The Florida Restaurant & Lodging Association — which is led by a board of directors that includes lobbyists for Disney and Universal — began mobilizing against the measure almost as soon as it was proposed. Carol Dover, the lobby group’s president and CEO, called the plan an attack on the tourism industry.

Dover said the tourism industry already helps pay for things like water quality through the sales tax it also collects from visitors. “To attack our TDT [tourist development tax] money is like double-taxing us on things we feel we already pay a fair share of,” she said.

Some Central Florida leaders, many of whom rely on the tourism industry for things like campaign contributions, event sponsorships or donations to favored charities, appear reluctant to get involved in a debate about whether they should have more flexibility to spend hotel taxes.

Neither Orlando Mayor Buddy Dyer, who raised at least $45,000 from Disney during his re-election campaign last year, nor Orange County Mayor Jerry Demings, who also raised at least $45,000 from Disney during his 2018 campaign, would say whether they support spending hotel taxes on water quality projects.

“We are still gathering information on the proposal in the bill and do not have a position at this time,” Dyer spokeswoman Cassandra Lafser said.

“Mayor Demings is closely following all the state legislative items from session that would have any impact to the citizens of Orange County,” Demings spokeswoman Kelly Finkelstein added.

Orange County Commissioner Christine Moore, who represents part of the Wekiva River springshed and has called on the state to provide more money for septic-to-sewer conversions, said she would be uncomfortable using taxes collected by hotels to pay for those kinds of projects. Moore said state lawmakers should spend more state money financing these programs rather than pushing the costs down to locals.

Asked where the state could find more money, the Republican county commissioner said, “I wouldn’t be doing all these tax cuts all the time.” The hotel tax provision is included in a broader package that includes approximately $150 million in tax breaks.

Tourism lobbyists have defanged similar measures in the past. Two years ago, for instance, the Legislature passed a law that let counties spend some of their hotel taxes on big public-infrastructure projects — like roads or sewer plants — that help support the tourism industry.

But during the last week of session, an amendment was added to that bill that placed restrictions on counties that wanted to use hotel taxes on those type of infrastructure projects. One of the groups that asked for the amendment, according to the lawmaker who sponsored the original bill, was the Central Florida Hotel & Lodging Association, another lobbying group that is led in part by Disney and Universal executives.

Orange County attorneys later cited that last-minute amendment when they took the position late last year that the county could not use hotel taxes to pay for any of the $125 million that Orange County agreed to give to Universal Orlando to pay for a new road serving the company’s planned Epic Universe theme park.
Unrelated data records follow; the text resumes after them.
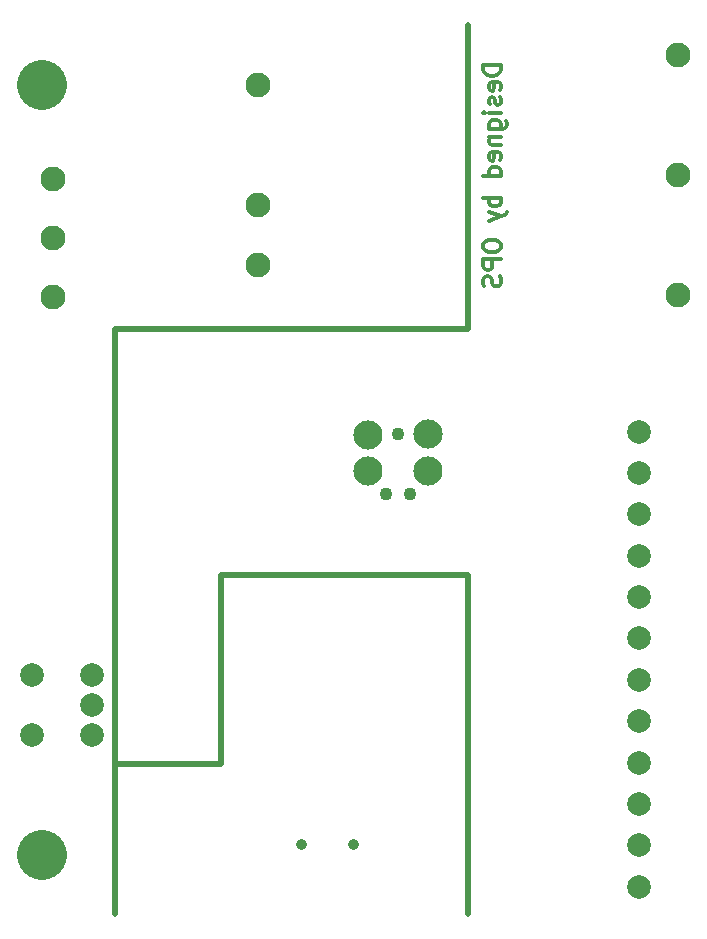
<source format=gbs>
G04 #@! TF.GenerationSoftware,KiCad,Pcbnew,5.1.6-c6e7f7d~86~ubuntu18.04.1*
G04 #@! TF.CreationDate,2020-06-27T13:31:58-07:00*
G04 #@! TF.ProjectId,VehicleAccessoryController,56656869-636c-4654-9163-636573736f72,1.0*
G04 #@! TF.SameCoordinates,Original*
G04 #@! TF.FileFunction,Soldermask,Bot*
G04 #@! TF.FilePolarity,Negative*
%FSLAX46Y46*%
G04 Gerber Fmt 4.6, Leading zero omitted, Abs format (unit mm)*
G04 Created by KiCad (PCBNEW 5.1.6-c6e7f7d~86~ubuntu18.04.1) date 2020-06-27 13:31:58*
%MOMM*%
%LPD*%
G01*
G04 APERTURE LIST*
%ADD10C,4.200000*%
%ADD11C,0.350000*%
%ADD12C,0.500000*%
%ADD13C,0.950000*%
%ADD14C,2.102000*%
%ADD15C,2.002000*%
%ADD16C,1.090060*%
%ADD17C,1.087520*%
%ADD18C,2.474360*%
%ADD19C,2.471820*%
G04 APERTURE END LIST*
D10*
X121800000Y-135700000D02*
G75*
G03*
X121800000Y-135700000I0J0D01*
G01*
X121800000Y-70500000D02*
G75*
G03*
X121800000Y-70500000I0J0D01*
G01*
D11*
X160678571Y-68878571D02*
X159178571Y-68878571D01*
X159178571Y-69235714D01*
X159250000Y-69450000D01*
X159392857Y-69592857D01*
X159535714Y-69664285D01*
X159821428Y-69735714D01*
X160035714Y-69735714D01*
X160321428Y-69664285D01*
X160464285Y-69592857D01*
X160607142Y-69450000D01*
X160678571Y-69235714D01*
X160678571Y-68878571D01*
X160607142Y-70950000D02*
X160678571Y-70807142D01*
X160678571Y-70521428D01*
X160607142Y-70378571D01*
X160464285Y-70307142D01*
X159892857Y-70307142D01*
X159750000Y-70378571D01*
X159678571Y-70521428D01*
X159678571Y-70807142D01*
X159750000Y-70950000D01*
X159892857Y-71021428D01*
X160035714Y-71021428D01*
X160178571Y-70307142D01*
X160607142Y-71592857D02*
X160678571Y-71735714D01*
X160678571Y-72021428D01*
X160607142Y-72164285D01*
X160464285Y-72235714D01*
X160392857Y-72235714D01*
X160250000Y-72164285D01*
X160178571Y-72021428D01*
X160178571Y-71807142D01*
X160107142Y-71664285D01*
X159964285Y-71592857D01*
X159892857Y-71592857D01*
X159750000Y-71664285D01*
X159678571Y-71807142D01*
X159678571Y-72021428D01*
X159750000Y-72164285D01*
X160678571Y-72878571D02*
X159678571Y-72878571D01*
X159178571Y-72878571D02*
X159250000Y-72807142D01*
X159321428Y-72878571D01*
X159250000Y-72950000D01*
X159178571Y-72878571D01*
X159321428Y-72878571D01*
X159678571Y-74235714D02*
X160892857Y-74235714D01*
X161035714Y-74164285D01*
X161107142Y-74092857D01*
X161178571Y-73950000D01*
X161178571Y-73735714D01*
X161107142Y-73592857D01*
X160607142Y-74235714D02*
X160678571Y-74092857D01*
X160678571Y-73807142D01*
X160607142Y-73664285D01*
X160535714Y-73592857D01*
X160392857Y-73521428D01*
X159964285Y-73521428D01*
X159821428Y-73592857D01*
X159750000Y-73664285D01*
X159678571Y-73807142D01*
X159678571Y-74092857D01*
X159750000Y-74235714D01*
X159678571Y-74950000D02*
X160678571Y-74950000D01*
X159821428Y-74950000D02*
X159750000Y-75021428D01*
X159678571Y-75164285D01*
X159678571Y-75378571D01*
X159750000Y-75521428D01*
X159892857Y-75592857D01*
X160678571Y-75592857D01*
X160607142Y-76878571D02*
X160678571Y-76735714D01*
X160678571Y-76450000D01*
X160607142Y-76307142D01*
X160464285Y-76235714D01*
X159892857Y-76235714D01*
X159750000Y-76307142D01*
X159678571Y-76450000D01*
X159678571Y-76735714D01*
X159750000Y-76878571D01*
X159892857Y-76950000D01*
X160035714Y-76950000D01*
X160178571Y-76235714D01*
X160678571Y-78235714D02*
X159178571Y-78235714D01*
X160607142Y-78235714D02*
X160678571Y-78092857D01*
X160678571Y-77807142D01*
X160607142Y-77664285D01*
X160535714Y-77592857D01*
X160392857Y-77521428D01*
X159964285Y-77521428D01*
X159821428Y-77592857D01*
X159750000Y-77664285D01*
X159678571Y-77807142D01*
X159678571Y-78092857D01*
X159750000Y-78235714D01*
X160678571Y-80092857D02*
X159178571Y-80092857D01*
X159750000Y-80092857D02*
X159678571Y-80235714D01*
X159678571Y-80521428D01*
X159750000Y-80664285D01*
X159821428Y-80735714D01*
X159964285Y-80807142D01*
X160392857Y-80807142D01*
X160535714Y-80735714D01*
X160607142Y-80664285D01*
X160678571Y-80521428D01*
X160678571Y-80235714D01*
X160607142Y-80092857D01*
X159678571Y-81307142D02*
X160678571Y-81664285D01*
X159678571Y-82021428D02*
X160678571Y-81664285D01*
X161035714Y-81521428D01*
X161107142Y-81450000D01*
X161178571Y-81307142D01*
X159178571Y-84021428D02*
X159178571Y-84307142D01*
X159250000Y-84450000D01*
X159392857Y-84592857D01*
X159678571Y-84664285D01*
X160178571Y-84664285D01*
X160464285Y-84592857D01*
X160607142Y-84450000D01*
X160678571Y-84307142D01*
X160678571Y-84021428D01*
X160607142Y-83878571D01*
X160464285Y-83735714D01*
X160178571Y-83664285D01*
X159678571Y-83664285D01*
X159392857Y-83735714D01*
X159250000Y-83878571D01*
X159178571Y-84021428D01*
X160678571Y-85307142D02*
X159178571Y-85307142D01*
X159178571Y-85878571D01*
X159250000Y-86021428D01*
X159321428Y-86092857D01*
X159464285Y-86164285D01*
X159678571Y-86164285D01*
X159821428Y-86092857D01*
X159892857Y-86021428D01*
X159964285Y-85878571D01*
X159964285Y-85307142D01*
X160607142Y-86735714D02*
X160678571Y-86950000D01*
X160678571Y-87307142D01*
X160607142Y-87450000D01*
X160535714Y-87521428D01*
X160392857Y-87592857D01*
X160250000Y-87592857D01*
X160107142Y-87521428D01*
X160035714Y-87450000D01*
X159964285Y-87307142D01*
X159892857Y-87021428D01*
X159821428Y-86878571D01*
X159750000Y-86807142D01*
X159607142Y-86735714D01*
X159464285Y-86735714D01*
X159321428Y-86807142D01*
X159250000Y-86878571D01*
X159178571Y-87021428D01*
X159178571Y-87378571D01*
X159250000Y-87592857D01*
D12*
X157900000Y-140700000D02*
X157900000Y-112000000D01*
X157900000Y-112000000D02*
X137000000Y-112000000D01*
X137000000Y-112000000D02*
X137000000Y-128000000D01*
X128000000Y-128000000D02*
X137000000Y-128000000D01*
X128000000Y-140700000D02*
X128000000Y-91210000D01*
X128000000Y-91210000D02*
X157900000Y-91210000D01*
X157900000Y-91210000D02*
X157900000Y-65500000D01*
D13*
X148200000Y-134820000D02*
G75*
G03*
X148200000Y-134820000I0J0D01*
G01*
X143800000Y-134820000D02*
G75*
G03*
X143800000Y-134820000I0J0D01*
G01*
D14*
X140120000Y-70580000D03*
X140120000Y-80740000D03*
X140120000Y-85820000D03*
X175680000Y-88360000D03*
X175680000Y-78200000D03*
X175680000Y-68040000D03*
X122800000Y-88500000D03*
X122800000Y-78500000D03*
X122800000Y-83500000D03*
D15*
X120990000Y-125540000D03*
X120990000Y-120460000D03*
X126070000Y-125540000D03*
X126070000Y-123000000D03*
X126070000Y-120460000D03*
X172400000Y-99900000D03*
X172400000Y-103400000D03*
X172400000Y-106900000D03*
X172400000Y-110400000D03*
X172400000Y-113900000D03*
X172400000Y-117400000D03*
X172400000Y-120900000D03*
X172400000Y-124400000D03*
X172400000Y-127900000D03*
X172400000Y-131400000D03*
X172400000Y-134900000D03*
X172400000Y-138400000D03*
D16*
X152000000Y-100060000D03*
D17*
X153016000Y-105140000D03*
X150984000Y-105140000D03*
D18*
X154540000Y-100060000D03*
D19*
X154540000Y-103235000D03*
X149460000Y-100187000D03*
X149460000Y-103235000D03*
M02*

</source>
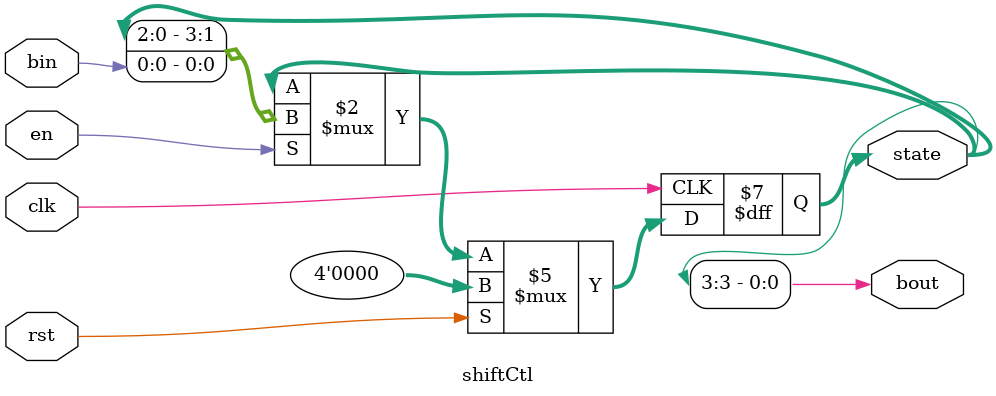
<source format=v>
module ShiftCtlRegister(clk, rst, en, din, dout, wdout);

parameter DataWidth = 8;
parameter Depth = 4;

wire DBG = 0;
input                              clk;
input                              rst;
input                              en;

// shift data in
input  [DataWidth - 1 : 0]         din;

// shift data out
output [DataWidth - 1 : 0]         dout; 

// shift wide data out
output [DataWidth * Depth - 1 : 0] wdout; 

wire   [DataWidth * Depth - 1 : 0] temp; 

genvar i; 

//----------------------------------------------------------------
//  Convert temp to wdout
//
// e.g. DataWidth = 3, Depth = 2
//
//     temp[1] temp[0]   // 1-bit shift_i
//         d0  d1
//
//     temp[3] temp[2]   // 1-bit shift_i
//         d3  d2
//
//     temp[5] temp[4]   // 1-bit shift_i
//         d5  d4
//
//  wdout[2:0] = {d4, d2, d1}
//  wdout[5:3] = {d5, d3, d0}
//----------------------------------------------------------------
generate for (i = 0; i < DataWidth; i = i + 1) begin : SR
  shiftCtl  #(Depth, 0) shiftCtl_i (clk, rst, en, din[i], dout[i], 
                          temp[(i + 1) * Depth - 1 : i * Depth]); 
end endgenerate

generate for (i = 0; i< DataWidth * Depth; i = i + 1) begin : WD
  assign wdout[i] = temp[i % DataWidth * Depth + i / DataWidth];
end endgenerate

// synthesis translate_off
always @ (wdout, dout)
  if (DBG) $display("%0d wdout = %h dout = %h", 
    $time, wdout[DataWidth * Depth - 1 : 0], dout);
// synthesis translate_on
   
endmodule

module shiftCtl (clk, rst, en, bin, bout, state);
  parameter n = 4;  // 1-bit register with depth = 4
  parameter Pattern = 0;  
  input          clk;
  input          rst;
  input          en;
  input          bin;
  output         bout;
  output [n-1:0] state;

  reg    [n-1:0] state;

  always @ (posedge clk) begin
    if (rst) begin
      state <= Pattern;
    end
    else if (en) begin
      // one cycle delay relative to state output
      //bout  <= state[n - 1]; 
      state <= {state[n-2:0], bin};
    end
  end

  assign bout = state[n - 1]; // MSB

endmodule

// version 2  memory 




</source>
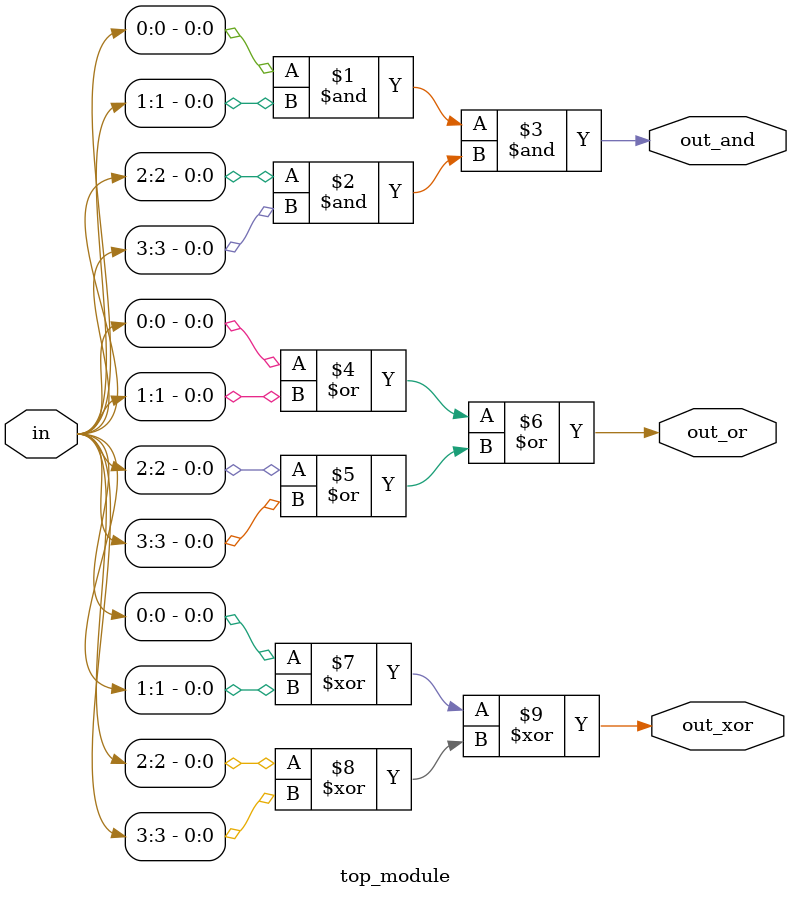
<source format=v>
module top_module( 
    input [3:0] in,
    output out_and,
    output out_or,
    output out_xor
);
    /*wire and1;
    wire and2;
    assign and1= in[0] & in[1];
    assign and2 = in[2] & in[3];*/
    assign out_and= (in[0] & in[1]) & (in[2] & in[3]);
    assign out_or = (in[0] | in[1]) | (in[2] | in[3]);
    assign out_xor = (in[0] ^ in[1]) ^ (in[2] ^ in[3]);
    
    

endmodule

</source>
Rich Maladecki, the president of the local hotel association, did not respond to an email asking if his group will seek similar amendments to this year’s plan to use hotel taxes on water projects.

For their part, environmentalists say it makes perfect sense to spend hotel taxes preserving environmental jewels like springs, lakes and coastlines – which are tourist attractions themselves.

“Hundreds of thousands of people come to Wekiwa Springs and Wekiwa Springs State Park and Rock Springs Run at Kelly Park and we know many of those people are from out of Orange County, out of state, even out of country,” said Jay Exum, the chairman of the Florida Wildlife Federation. “It’s a key part of tourism in Orange County.”